◆ **Data extract**:
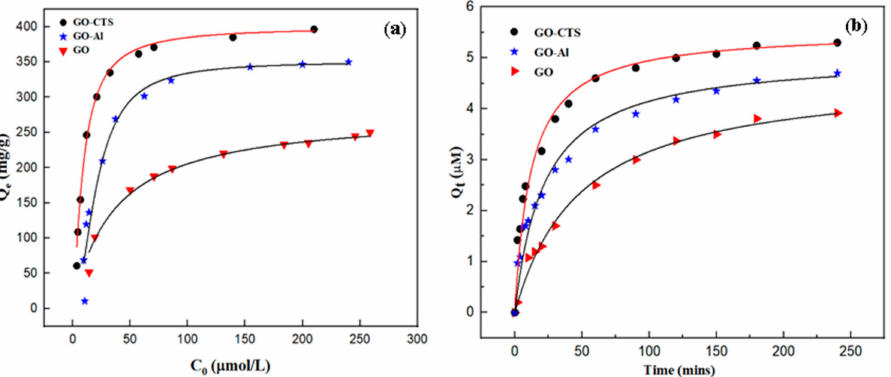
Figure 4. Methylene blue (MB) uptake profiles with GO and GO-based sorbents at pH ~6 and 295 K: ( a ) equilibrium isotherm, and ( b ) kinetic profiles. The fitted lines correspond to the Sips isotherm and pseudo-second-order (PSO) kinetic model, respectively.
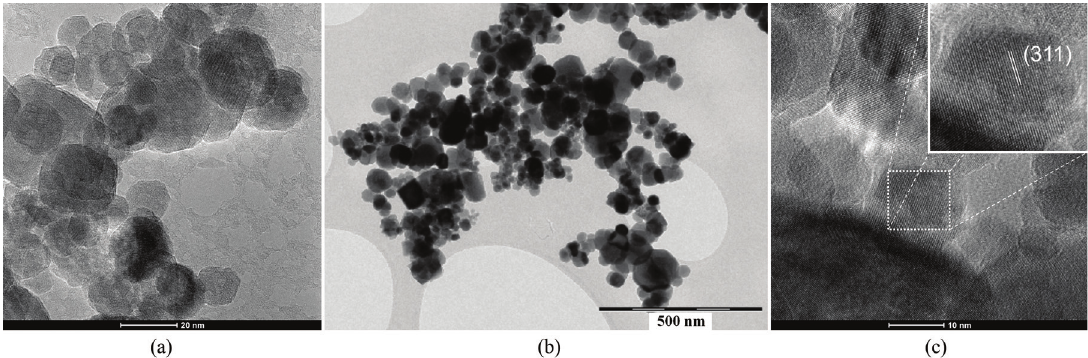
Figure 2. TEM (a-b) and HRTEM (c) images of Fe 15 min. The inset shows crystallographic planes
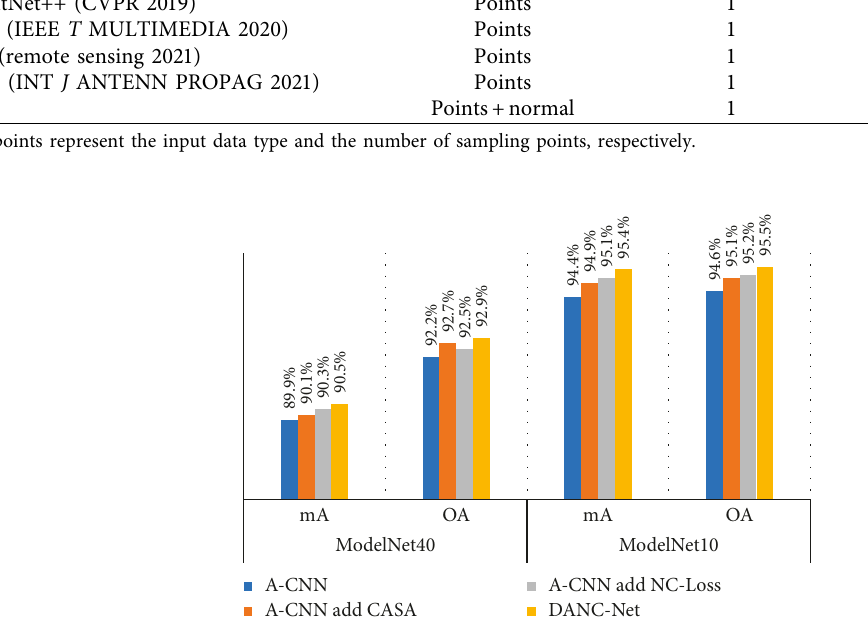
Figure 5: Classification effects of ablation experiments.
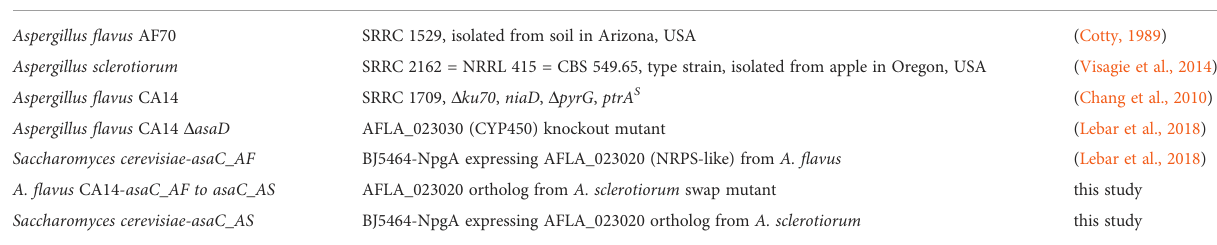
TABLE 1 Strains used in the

◆ **Your assignment**:
The lines above must be transcribed exactly, with every picture left out.

◆ **Task answer**:
Figure 4. Methylene blue (MB) uptake profiles with GO and GO-based sorbents at pH ~6 and 295 K: ( a ) equilibrium isotherm, and ( b ) kinetic profiles. The fitted lines correspond to the Sips isotherm and pseudo-second-order (PSO) kinetic model, respectively.
Figure 2. TEM (a-b) and HRTEM (c) images of Fe 15 min. The inset shows crystallographic planes
Figure 5: Classification effects of ablation experiments.
TABLE 1 Strains used in the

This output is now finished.